[Data for processing Boundary: Start]

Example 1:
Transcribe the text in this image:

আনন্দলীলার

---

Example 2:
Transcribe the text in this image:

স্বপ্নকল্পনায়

[Data for processing Boundary: End]

§ **About this task**
Could you reproduce every record exactly as written?

§ **Task solution**
Example 1:
Transcribe the text in this image:

আনন্দলীলার

---

Example 2:
Transcribe the text in this image:

স্বপ্নকল্পনায়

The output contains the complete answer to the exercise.